**Page extract**
In the story, “The Adventure of Silver Blaze”, Sherlock Holmes solves a mystery in part by when no one he’d spoken to during an investigation mentioned that they heard a dog bark the night a famous race horse was stolen and the horse trainer was killed in a stable. See the exchange below:

Scotland Yard Detective to Holmes: “Is there any other point to which you would wish to draw my attention?”

Sherlock Holmes: To the curious incident of the dog in the night-time.”

Scotland Yard Detective: “The dog did nothing in the night-time.”

Sherlock Holmes: “That was the curious incident!”

{The fact the dog didn’t bark led Holmes to the conclusion that the evildoer was not a stranger to the dog. Otherwise, the dog would have barked. Holmes deduced that because the dog didn’t bark (a negative fact), it had to be someone who was familiar to the dog and horse stable.}

In January 1983, the Commodity Futures Trading Commission (CFTC) approved the first options based on stock index futures contracts including an option on the Standard & Poor's 500 Index (SPX) futures contract on the Chicago Mercantile Exchange. In March 1983, options contracts based on the S&P 100 index began trading on the Chicago Board Options Exchange (now known as Cboe®). Four months later, options contracts started trading on the S&P 500 Index®.[1] {An option on a futures contract gives the holder the right, but not the obligation, to buy or sell a specific futures contract at a strike price on or before the option's expiration date. These options work similarly to individual stock or index options but differ because the underlying security is a futures contract regulated by the CFTC.}

Since 1983 then, traders, investors and academics have used options on index futures contracts and index options to extract and estimate implied volatility and the possibility of stock market corrections and crashes. Options prices offer direct insights into the climate of equity investors’ expectations. For instance, an assessed risk of a market crash should lead put options on S&P 500 futures contracts to be priced higher than call options with comparable expiry dates and “moneyness.”

One thorough and innovative study of SPX futures contract options was undertaken by David S.  Bates (1991) following the “Black Monday 1987 Crash”. When Bates examined options prices, “…there were no strong fears of a crash in the 2 months immediately preceding October 19, 1987 – not even late on Friday afternoon, October 16”.[2] So this dog didn’t bark a warning in the two months leading up to the historic Market Meltdown. On 19 October, the S&P 500 fell 20.5% and the Dow was down 22.5%. After the fact, shaken investors sent implied volatility that day and week for both the SPX 100 and SPX 500 soaring to levels well in excess of 100%.[3]

Then along came the VIX. In 1993, the Cboe® introduced the original version of the VIX Index® to measure the market’s expectation of 30-day volatility of the S&P 100 Index as implied by the prices of at-the-money options (see Whaley 1993). The VIX Index® estimates expected volatility by aggregating the weighted prices of SPX puts and calls over a wide range of strike prices (using hundreds of options).

(Some rows)
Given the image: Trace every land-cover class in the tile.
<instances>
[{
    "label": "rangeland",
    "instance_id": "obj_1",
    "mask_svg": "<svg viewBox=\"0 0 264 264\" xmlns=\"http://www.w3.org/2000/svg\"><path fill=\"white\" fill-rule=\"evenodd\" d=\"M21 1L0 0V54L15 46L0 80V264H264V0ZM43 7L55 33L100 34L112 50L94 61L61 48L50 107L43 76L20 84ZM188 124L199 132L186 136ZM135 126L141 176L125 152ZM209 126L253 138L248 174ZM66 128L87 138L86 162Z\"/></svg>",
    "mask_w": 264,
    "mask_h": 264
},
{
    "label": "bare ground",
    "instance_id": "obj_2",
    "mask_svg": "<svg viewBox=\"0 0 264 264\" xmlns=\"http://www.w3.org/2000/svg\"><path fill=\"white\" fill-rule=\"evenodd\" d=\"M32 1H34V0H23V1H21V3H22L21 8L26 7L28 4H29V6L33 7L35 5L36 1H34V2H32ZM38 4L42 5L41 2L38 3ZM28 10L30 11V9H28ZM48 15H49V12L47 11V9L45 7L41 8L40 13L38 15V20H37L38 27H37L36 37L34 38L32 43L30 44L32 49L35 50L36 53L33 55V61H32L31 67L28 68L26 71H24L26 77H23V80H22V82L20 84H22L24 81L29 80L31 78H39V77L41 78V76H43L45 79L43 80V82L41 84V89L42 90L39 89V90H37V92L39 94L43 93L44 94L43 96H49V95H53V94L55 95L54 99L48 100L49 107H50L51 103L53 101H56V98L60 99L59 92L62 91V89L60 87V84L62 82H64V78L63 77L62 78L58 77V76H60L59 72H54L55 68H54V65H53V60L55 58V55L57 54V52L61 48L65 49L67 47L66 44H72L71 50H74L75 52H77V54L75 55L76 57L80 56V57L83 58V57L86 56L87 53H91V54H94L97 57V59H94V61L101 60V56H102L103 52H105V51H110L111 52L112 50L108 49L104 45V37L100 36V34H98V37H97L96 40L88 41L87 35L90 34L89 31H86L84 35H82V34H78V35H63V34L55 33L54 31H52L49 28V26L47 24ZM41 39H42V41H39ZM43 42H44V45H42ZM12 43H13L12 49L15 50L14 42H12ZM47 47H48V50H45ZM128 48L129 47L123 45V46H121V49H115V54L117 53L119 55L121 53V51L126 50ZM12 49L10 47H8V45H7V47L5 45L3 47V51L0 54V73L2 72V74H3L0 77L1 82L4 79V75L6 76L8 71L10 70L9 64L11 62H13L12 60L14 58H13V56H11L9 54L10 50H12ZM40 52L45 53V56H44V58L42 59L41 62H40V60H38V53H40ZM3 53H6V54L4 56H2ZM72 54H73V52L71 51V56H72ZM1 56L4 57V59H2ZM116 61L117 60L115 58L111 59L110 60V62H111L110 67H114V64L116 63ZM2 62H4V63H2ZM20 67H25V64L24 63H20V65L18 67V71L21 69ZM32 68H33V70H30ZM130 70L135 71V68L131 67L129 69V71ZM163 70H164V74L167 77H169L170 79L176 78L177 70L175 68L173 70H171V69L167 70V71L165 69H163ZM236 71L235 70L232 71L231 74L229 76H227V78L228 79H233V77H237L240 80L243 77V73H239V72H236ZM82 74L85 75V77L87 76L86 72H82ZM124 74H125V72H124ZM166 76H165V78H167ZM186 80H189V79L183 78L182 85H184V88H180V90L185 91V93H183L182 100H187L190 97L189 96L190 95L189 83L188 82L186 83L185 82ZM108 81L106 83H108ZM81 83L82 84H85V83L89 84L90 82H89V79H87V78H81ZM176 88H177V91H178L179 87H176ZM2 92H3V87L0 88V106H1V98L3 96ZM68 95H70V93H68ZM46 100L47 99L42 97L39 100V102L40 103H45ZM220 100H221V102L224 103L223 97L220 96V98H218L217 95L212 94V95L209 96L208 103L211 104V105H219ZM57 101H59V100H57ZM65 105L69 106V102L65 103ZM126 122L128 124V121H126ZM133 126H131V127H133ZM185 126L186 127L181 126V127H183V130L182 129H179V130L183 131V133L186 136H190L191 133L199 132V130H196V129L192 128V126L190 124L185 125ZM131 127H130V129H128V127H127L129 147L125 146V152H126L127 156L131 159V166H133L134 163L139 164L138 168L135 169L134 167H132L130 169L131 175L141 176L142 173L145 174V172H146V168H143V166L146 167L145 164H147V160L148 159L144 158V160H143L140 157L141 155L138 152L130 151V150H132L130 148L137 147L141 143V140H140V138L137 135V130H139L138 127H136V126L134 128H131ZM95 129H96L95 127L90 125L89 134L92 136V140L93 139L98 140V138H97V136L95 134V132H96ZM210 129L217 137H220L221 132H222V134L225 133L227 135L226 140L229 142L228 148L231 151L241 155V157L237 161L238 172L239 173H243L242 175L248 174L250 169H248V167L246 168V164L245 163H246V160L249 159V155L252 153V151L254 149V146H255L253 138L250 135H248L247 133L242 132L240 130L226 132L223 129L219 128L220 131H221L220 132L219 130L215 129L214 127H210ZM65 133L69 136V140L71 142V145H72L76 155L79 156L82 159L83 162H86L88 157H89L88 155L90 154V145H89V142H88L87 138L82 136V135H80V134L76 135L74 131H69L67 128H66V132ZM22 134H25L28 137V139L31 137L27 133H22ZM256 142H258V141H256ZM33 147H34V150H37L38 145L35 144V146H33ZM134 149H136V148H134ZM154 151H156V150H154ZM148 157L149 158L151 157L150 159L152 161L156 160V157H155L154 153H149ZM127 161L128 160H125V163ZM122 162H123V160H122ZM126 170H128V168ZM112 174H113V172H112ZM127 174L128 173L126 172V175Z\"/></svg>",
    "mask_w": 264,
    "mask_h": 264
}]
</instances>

**What you need to do**
• A. Quote the article on market crash signals above the rows, everything from "Then along came" down to "hundreds of options).".
• B. Continue the article on market crash signals from the point where it stops.

**Answers to the exercises**
• A.
Then along came the VIX. In 1993, the Cboe® introduced the original version of the VIX Index® to measure the market’s expectation of 30-day volatility of the S&P 100 Index as implied by the prices of at-the-money options (see Whaley 1993). The VIX Index® estimates expected volatility by aggregating the weighted prices of SPX puts and calls over a wide range of strike prices (using hundreds of options).

• B.
The VIX Dog didn’t bark before the onset of the Global Financial Crisis (GFC). On September 8, 2008 --one week before Lehman Brothers’ bankruptcy filing on September 15th – the VIX Index closed at 22.64.[4] While that’s modestly above the VIX Index’s long-term average (VIX Index average close of 19.1 for 30-yr. period from 1990-2019), it was not flashing warning signals of the immediate collapse of Lehman Brothers nor the troubles to follow.[5]

After Lehman filed for bankruptcy protection, panic ensured. Uncertainty about contagious consequences caused the Credit Default Swaps (CDS) market to freeze.[6]. Subsequent to its demise, it was revealed that Lehman had 1.2 million derivative contracts with a notional value of $39 trillion and hundreds of thousands of counterparties.[7]

The VIX Index® did spike to 31.7 at the September 15, 2008 market close after the news spread of the Lehman filing. And the VIX Index® soared to 46.72 at the close on September 29, 2008 after the U.S. Congress rejected the “Emergency Economic Stabilization Act of 2008” by a vote of 205 – 228. The Dow Jones Industrial Average (DJIA) dropped 777 points on September 29th, the largest DJIA single-day point drop (not percentage) until 2018. Investors were spooked that the U.S. Congress slapped aside the “bank bailout bill of 2008”.[8]

The VIX Dog failed to bark a warning as the Corona Crisis unfolded on U.S. shores. On February 19, 2020, the VIX Index® was resting at 14.38 – well below its 19.1 average daily close and its 30-yr median level of 17.2.[9] On February 20th , the VIX Dog yapped a little – rising to 15.56. It wasn’t until February 24th that the VIX Index® began to signal alarm, spiking to 25.03.[10] It wasn’t until week’s end (Feb 28th), that the VIX Index® was in full panic mode having leapt 2.8 times higher than where it was nine (9) days earlier. Sherlock, where were you when needed?

The U.S. equity market’s reaction reinforce the notion of “news implied volatility” (NVIX) moving the VIX Index® higher (see research cited above). It is this author’s analysis that NVIX drove the VIX Index® to heightened levels due to policy-related uncertainty in the Fall of 2008. Market participants were shocked – shocked I tell you—that U.S. Treasury Secretary Henry Paulson, New York FED President Tim Geithner and the Federal Reserve Chairman Ben Bernanke were not riding to the rescue of Lehman Brothers.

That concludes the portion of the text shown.